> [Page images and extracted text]
####
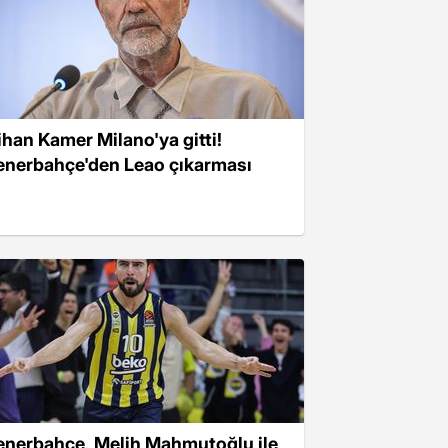
ihan Kamer Milano'ya gitti!
enerbahçe'den Leao çıkarması
enerbahçe, Melih Mahmutoğlu ile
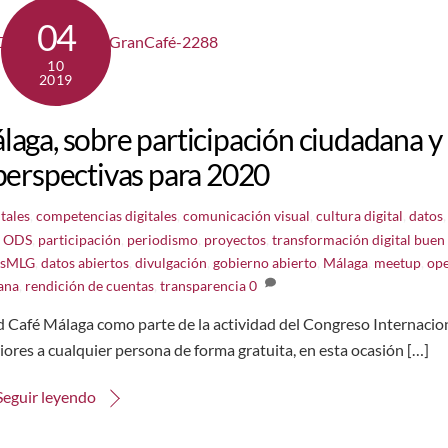
04
10
2019
laga, sobre participación ciudadana y
 perspectivas para 2020
tales
,
competencias digitales
,
comunicación visual
,
cultura digital
,
datos
,
,
ODS
,
participación
,
periodismo
,
proyectos
,
transformación digital
buen
rsMLG
,
datos abiertos
,
divulgación
,
gobierno abierto
,
Málaga
,
meetup
,
op
ana
,
rendición de cuentas
,
transparencia
0
d Café Málaga como parte de la actividad del Congreso Internacio
ores a cualquier persona de forma gratuita, en esta ocasión […]
Seguir leyendo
####
> [To-do item]
Set the records down again word for word; the pictures stay out.

> [Answer for the task]
ihan Kamer Milano'ya gitti!
enerbahçe'den Leao çıkarması
enerbahçe, Melih Mahmutoğlu ile
04
10
2019
laga, sobre participación ciudadana y
 perspectivas para 2020
tales
,
competencias digitales
,
comunicación visual
,
cultura digital
,
datos
,
,
ODS
,
participación
,
periodismo
,
proyectos
,
transformación digital
buen
rsMLG
,
datos abiertos
,
divulgación
,
gobierno abierto
,
Málaga
,
meetup
,
op
ana
,
rendición de cuentas
,
transparencia
0
d Café Málaga como parte de la actividad del Congreso Internacio
ores a cualquier persona de forma gratuita, en esta ocasión […]
Seguir leyendo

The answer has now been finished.